Rothstein also suggested that the hugely successful SAT and ACT test preparation courses are unwittingly emphasizing mathematical prowess over verbal acuity. He rationalized that successful test-taking techniques taught in these courses to boost test scores work very well for multiple-choice math questions.

Rothstein also highlighted that English-language-learners (hereinafter ELL) in American schools were on the increase, and certainly that could have a downward pull on the national verbal average on these standardized tests. It would seem likely that ELL status would adversely affect a student's verbal score to a greater extent as opposed to the mathematics portion on the same standardized test.

Finally, Rothstein indicated that studies revealed then, as they still do now, that student reading was on the decline while television-watching by American youth was on the increase. These dual social trends, when combined, could negatively impact student verbal scores at higher rates than their math scores. These behaviors also lower math scores—a point that Rothstein could have overlooked. What Rothstein could not anticipate in 2002 is the exponential proliferation of text messages teenagers send and receive, and the potential for negative ramifications of that activity when it comes to progressing with their verbal skills. The New York Times notes that this "phenomenon is beginning to worry physicians and psychologists, who say it is leading to anxiety, distraction in school, falling grades, repetitive stress injury and sleep deprivation." There may indeed be cause for concern as Neilsen's reported in 2008 that "American teenagers sent and received an average of 2,272 text messages per month in the fourth quarter of 2008 ... almost 80 messages a day, more than double the average of a year earlier (Ibid.). Neilsen's 2010 report indicates a 47 percent increase in teen texting to 3,339 texts per month (4,050 for female teens).

=== Lech's theories===
Lech's alternative suggestions for further research in that 2007 dissertation indicated that it is quite likely the math–verbal achievement gap could be partially explained by the rapid proliferation of math and science Advanced Placement courses in American high schools. This wave of science and math AP courses, over that of humanities AP courses, is rising concurrently with higher math scores over that of verbal scores on these standardized tests. He added that this effect could be multiplied if large numbers of savvy students are front-loading the math and science AP courses in high school to intentionally "bone-up" for corresponding sections on the SAT/ACT. Indeed there does seem to be a solid preference for better math and science marks by college admission personnel. This would simultaneously explain both better scores on the math portions of the SAT/ACT and stagnating verbal scores on those tests. After all, AP English in 12th grade will not provide praxis for college-entry tests taken in 11th grade.

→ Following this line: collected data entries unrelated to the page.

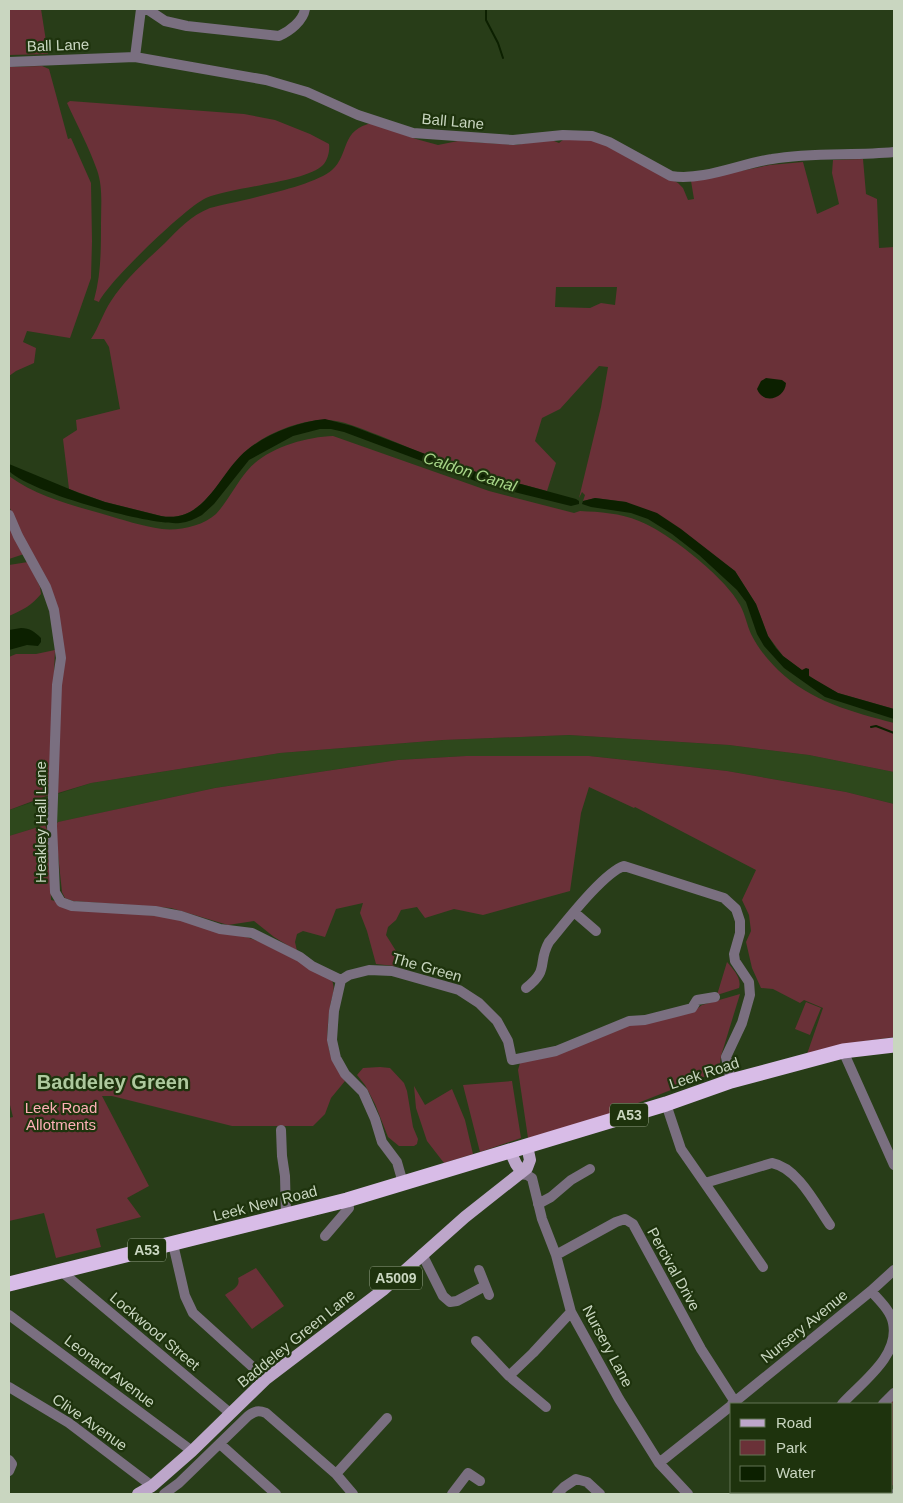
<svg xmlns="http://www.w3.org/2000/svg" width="903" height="1503" viewBox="0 0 903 1503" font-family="Helvetica,sans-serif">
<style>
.built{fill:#2e481c}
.green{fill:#6a3138;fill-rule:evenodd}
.water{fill:#0c2000}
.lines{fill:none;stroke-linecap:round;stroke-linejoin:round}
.stream{stroke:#0c2000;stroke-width:2}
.minor{stroke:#7a6f80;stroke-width:10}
.major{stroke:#bda6ca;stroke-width:12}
.highway{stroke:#d8bce7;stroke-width:15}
.labels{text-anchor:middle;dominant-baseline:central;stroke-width:4.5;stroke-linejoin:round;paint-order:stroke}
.shield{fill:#1e330d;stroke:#96a58a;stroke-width:1}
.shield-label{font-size:14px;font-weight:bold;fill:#c9d6c0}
.street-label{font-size:15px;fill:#c9d6c0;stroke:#1e330d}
.park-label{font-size:15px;fill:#fdafb6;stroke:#1e330d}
.water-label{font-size:16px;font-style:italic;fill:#a7d588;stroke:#1e330d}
.district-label{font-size:20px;font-weight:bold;fill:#aec99e;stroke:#1e330d}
</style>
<rect width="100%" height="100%" fill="#283d18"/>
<path class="built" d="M 569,735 L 729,745 L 809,755 L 894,772 L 894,804 L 846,792 L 727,771 L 589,756 L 466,756 L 398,760 L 215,788 L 45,825 L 9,836 L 9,810 L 91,783 L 280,753 L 443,740 Z"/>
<path class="green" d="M 9,9 L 41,9 L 48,54 L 9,55 Z
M 42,66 L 49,69 L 68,139 L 71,138 L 91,183 L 92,241 L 91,278 L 70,338 L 27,331 L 23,342 L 36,348 L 34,363 L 16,371 L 9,376 L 9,67 Z
M 70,101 L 244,114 L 275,120 L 310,134 L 329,144 C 330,150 328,160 323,165 C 307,182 231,187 206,198 C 186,207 107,283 99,302 L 94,300 C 101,275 101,250 101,223 C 101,205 103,187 97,170 C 89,147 77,125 67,103 Z
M 373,123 L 416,139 L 438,145 L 458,141 L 516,145 L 549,139 L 559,143 C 581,122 655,171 678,183 L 683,188 L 688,200 L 694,199 L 691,181 L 770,165 L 803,162 L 817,214 L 839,204 L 832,173 L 833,160 L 863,159 L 866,194 L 877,199 L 879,248 L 894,247 L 894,709 L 838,693 L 819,683 L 783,656 L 768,636 L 756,604 L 735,571 L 626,502 L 595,498 L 583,501 L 585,495 L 582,492 L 579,498 L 601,407 L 608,367 L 599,366 L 560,409 L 542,418 L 535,441 L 556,463 L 547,491 C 519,483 491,477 463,468 C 434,459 406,446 378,435 C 356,427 335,416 312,421 C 290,424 263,436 247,450 C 220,474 204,524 161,516 L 105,502 L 69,489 L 63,439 L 77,430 L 76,420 L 120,409 L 109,347 L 104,339 L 91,339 C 99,327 103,313 111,301 C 126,278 146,261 165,243 C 180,228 190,216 210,208 C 237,201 313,187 332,170 C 350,154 340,129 373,123 ZM 617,287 L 615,305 L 601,303 L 590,308 L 555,307 L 556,287 Z
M 333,436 L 489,491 L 574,513 L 580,511 C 600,512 620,513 639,521 C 668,532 726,578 740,605 C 745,614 747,625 751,634 C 758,648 767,659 778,670 C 810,701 852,712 894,723 L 894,772 L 809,755 L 729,745 L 569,735 L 443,740 L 280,753 L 91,783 L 58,793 L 60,619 L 9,506 L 9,476 C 36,496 71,505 103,514 C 123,520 142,526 162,529 C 179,531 203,526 216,514 C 228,501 236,484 247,471 C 266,448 305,437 333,436 Z
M 9,520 L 24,554 L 9,559 Z
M 28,562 L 40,587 L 41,594 C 32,605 23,610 9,616 L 9,565 Z
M 55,650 L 49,795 L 9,810 L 9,657 L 16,654 L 36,654 Z
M 466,756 L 589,756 L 727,771 L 846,792 L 894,804 L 894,1037 L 852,1043 L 806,1057 L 823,1008 L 804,1000 L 800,1003 L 773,989 L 761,988 L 752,968 L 746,942 L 751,931 L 749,915 L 742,900 L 756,870 L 635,807 L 634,808 L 589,787 L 581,813 L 570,891 L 483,915 L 454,909 L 425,918 L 417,907 L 401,910 L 396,920 L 388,927 L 386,935 L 396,951 L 395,966 L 376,964 L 367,931 L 360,913 L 363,903 L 336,909 L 325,937 L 303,931 L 297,934 L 295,942 L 297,951 L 274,937 L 254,921 L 228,925 L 171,908 L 73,901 L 65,898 L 62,892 L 55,826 L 58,822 L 215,788 L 398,760 Z
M 45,825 L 49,834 L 51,900 L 92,910 L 179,918 L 243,936 L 264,943 L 331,978 C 337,991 331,996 330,1008 C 325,1041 326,1054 345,1081 L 331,1098 L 325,1114 L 313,1126 L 232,1126 L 112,1096 L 102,1096 L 149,1186 L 127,1198 L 141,1217 L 96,1229 L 101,1247 L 56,1258 L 44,1213 L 9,1221 L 9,1118 L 13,1117 L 9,1101 L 9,836 Z
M 727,962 C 733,969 742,978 739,988 L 717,995 Z
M 740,994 L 721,1056 L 719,1071 L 605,1116 L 528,1138 L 518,1070 L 520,1063 L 629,1022 L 692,1012 L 702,1005 Z
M 806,1002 L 821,1008 L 810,1035 L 795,1029 Z
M 380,1067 L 390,1068 L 404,1083 L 407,1091 L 413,1127 L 418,1139 L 417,1144 L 414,1146 L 399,1146 L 388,1137 L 375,1104 L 365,1085 L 357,1075 L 363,1068 Z
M 512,1081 L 521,1138 L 480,1152 L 463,1085 Z
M 414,1086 L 425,1105 L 452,1089 L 465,1120 L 473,1154 L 444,1163 L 427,1141 L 416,1108 Z
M 256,1268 L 284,1306 L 252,1329 L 225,1295 C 232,1290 241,1287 238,1278 Z
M 894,1398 L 894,1486 L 892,1485 L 892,1404 L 887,1404 Z"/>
<path class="water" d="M 766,378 L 782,380 L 786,383 C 785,399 763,405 757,389 L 761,381 Z
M 325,419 L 352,426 L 462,468 L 576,499 L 579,501 L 579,504 L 571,506 L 486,485 L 344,432 L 331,429 L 320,429 L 293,436 L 249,460 L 214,504 L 202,515 C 195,519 188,522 180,523 C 150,526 29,492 9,471 L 9,464 L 79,493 L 105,502 L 161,516 C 206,524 219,472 247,450 C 269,433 297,422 325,419 Z
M 595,498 L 626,502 L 657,513 L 681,529 L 735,571 L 756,604 L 768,636 L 776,648 L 783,656 L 802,670 L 806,668 L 809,669 L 809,676 L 838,693 L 894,709 L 894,719 L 825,697 L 784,668 L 764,646 L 757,634 L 746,602 L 737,590 L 699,555 L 672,534 L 648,519 L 631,513 L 591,507 L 582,504 L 583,501 Z
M 21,628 C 30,628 35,632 41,638 L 41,642 L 38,646 L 27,645 L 9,650 L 9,630 Z"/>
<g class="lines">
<path class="stream" d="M 486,9 L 486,20 L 498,43 L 503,58
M 871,727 L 876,726 L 894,733"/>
<path class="minor" d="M 147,9 L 165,21 L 187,26 L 279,36 C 290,31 303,21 305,9
M 135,57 L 141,9
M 9,62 L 135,57 L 266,80 L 307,92 L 358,115 L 413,133 L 513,140 L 563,135 L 592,136 L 609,142 L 671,176 C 704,181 739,164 772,159 C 812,152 854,156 894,152
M 9,515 L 18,536 L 46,587 L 54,610 L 61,658 L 57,685 L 52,826 L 55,892 L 61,902 L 72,906 L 155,911 L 181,916 L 220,929 L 252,933 L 300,957 L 312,966 L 341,980
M 574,912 L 596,931
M 526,988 C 550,970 537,963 549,942 C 565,923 603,873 624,866 L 724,898 L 736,909 L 740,921 L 740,933 L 734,954 L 735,961 L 749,982 L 750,995 L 742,1023 L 726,1057 L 731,1081
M 843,1051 L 894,1165
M 666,1104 L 681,1149 L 763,1267
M 281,1130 L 282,1156 L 285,1176 L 286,1215
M 520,1174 L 527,1175 L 532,1178 L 542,1219 L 556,1255 L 571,1312 L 619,1399 L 659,1463 L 688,1494
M 403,1183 L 397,1162 L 382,1142 L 375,1119 L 363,1092 L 345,1074 L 336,1058 L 332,1040 L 333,1025 L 334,1011 L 341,980 L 349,975 L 369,970 L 392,971 L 459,990 L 479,1003 L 497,1021 L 508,1041 L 512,1060 L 556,1051 L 629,1021 L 645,1020 L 692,1008 L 697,1000 L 715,997
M 705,1183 L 772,1163 C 798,1168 816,1205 830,1225
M 538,1204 L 551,1197 L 571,1180 L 590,1169
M 325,1236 L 349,1208 L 347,1200
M 173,1244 L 185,1296 L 193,1313 L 266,1379
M 422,1254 L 443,1296 L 450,1302 L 457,1301 L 485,1286
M 556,1255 L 616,1222 L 625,1219 L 633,1224 L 701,1349 L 735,1402
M 479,1270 L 489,1295
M 62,1272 L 230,1413
M 9,1315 L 192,1451
M 476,1341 L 509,1376 L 546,1407
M 509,1376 L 533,1353 L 571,1312
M 9,1387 L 69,1423 L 152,1486
M 732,1404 L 871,1291 L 894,1270
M 842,1404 C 862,1382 900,1356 893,1323 C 891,1311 879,1300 871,1291
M 883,1404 L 894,1393
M 220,1444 L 276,1494
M 9,1460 L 12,1464 L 9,1471
M 659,1463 L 732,1405
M 336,1474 L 387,1418
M 884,1492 L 891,1494
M 164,1494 L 179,1483 L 248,1416 C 255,1411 258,1410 266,1413 L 336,1474 L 353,1494
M 452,1494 L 468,1473 L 480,1481
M 557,1494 L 564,1487 L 576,1479 L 587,1482 L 600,1494
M 797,1494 L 800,1492
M 833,1494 L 838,1492"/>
<path class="major" d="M 510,1151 L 516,1164 L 521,1171
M 138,1494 L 152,1486 L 192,1451 L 266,1379 L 383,1290 L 465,1217 L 527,1168 L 530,1160 L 527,1146"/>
<path class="highway" d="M 9,1284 L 347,1200 L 666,1104 L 731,1081 L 843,1051 L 894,1045"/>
</g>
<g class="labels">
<g class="shield">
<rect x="610" y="1103.5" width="38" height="23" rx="4"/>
<rect x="128" y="1238.5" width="38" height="23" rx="4"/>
<rect x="370" y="1266.5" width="52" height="23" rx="4"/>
</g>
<g class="shield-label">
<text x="629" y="1115">A53</text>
<text x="147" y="1250">A53</text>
<text x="396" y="1278">A5009</text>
</g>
<g class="street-label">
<text transform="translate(58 45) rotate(-2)">Ball Lane</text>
<text transform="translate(453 121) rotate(5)">Ball Lane</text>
<text transform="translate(40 822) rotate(-90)">Heakley Hall Lane</text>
<text transform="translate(427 967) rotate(16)">The Green</text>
<text transform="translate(704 1073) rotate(-18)">Leek Road</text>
<text transform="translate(265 1203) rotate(-14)">Leek New Road</text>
<text transform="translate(674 1269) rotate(61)">Percival Drive</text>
<text transform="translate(804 1326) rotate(-39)">Nursery Avenue</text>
<text transform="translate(155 1331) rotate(40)">Lockwood Street</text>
<text transform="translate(296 1338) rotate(-39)">Baddeley Green Lane</text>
<text transform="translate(608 1346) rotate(62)">Nursery Lane</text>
<text transform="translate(110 1371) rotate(37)">Leonard Avenue</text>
<text transform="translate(90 1422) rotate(35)">Clive Avenue</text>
</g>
<g class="park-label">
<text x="61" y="1107">Leek Road<tspan x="61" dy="17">Allotments</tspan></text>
</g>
<g class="water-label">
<text transform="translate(470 472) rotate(18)">Caldon Canal</text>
</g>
<g class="district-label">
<text x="113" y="1082">Baddeley Green</text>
</g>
</g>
<rect width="903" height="1503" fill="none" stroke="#c9d6c0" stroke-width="20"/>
<rect x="730" y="1403" width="162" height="90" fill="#1e330d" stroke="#627455"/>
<rect x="740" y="1419" width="25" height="8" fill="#bda6ca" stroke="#627455"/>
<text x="776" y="1428" font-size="15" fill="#c9d6c0">Road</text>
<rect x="740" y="1440" width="25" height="15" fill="#6a3138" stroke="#627455"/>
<text x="776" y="1453" font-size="15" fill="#c9d6c0">Park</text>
<rect x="740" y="1466" width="25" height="15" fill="#0c2000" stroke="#627455"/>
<text x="776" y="1478" font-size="15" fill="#c9d6c0">Water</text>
</svg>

Lech also contended that migration from South Asia, West Asia, and East Asia during these same decades could also be positively influencing these rising SAT math scores (while simultaneously suppressing the verbal scores as many of those students may also be ELL students as well). That's because he noted the number of Asian students taking the SAT are disproportionately overrepresented during the very years when this math–verbal gap really takes form. Of the students taking the SAT, the proportion or percentage who are Asian is more than double the Asian proportion [or percentage] in the U.S. population. That is significant because, as Lech pointed out, Asian students themselves averaged 580 (out of a possible 800) on the math portion of the SAT in 2005, but the national math average that same year (which mathematically includes those high-scoring Asian students) was only 520.

Lastly, Lech agreed with Rothstein that another influence on the math–verbal achievement gap could be the quality of the math teachers themselves. Lech referenced literature indicating that U.S. math teachers tend to be much better organized than their humanities counterparts across the hall. Rothstein held that American math teachers tend to be better trained because they have more resources available, such as the extremely large $1 billion cash grant from the National Science Foundation for math and science instruction in high school, which English teachers cannot reap.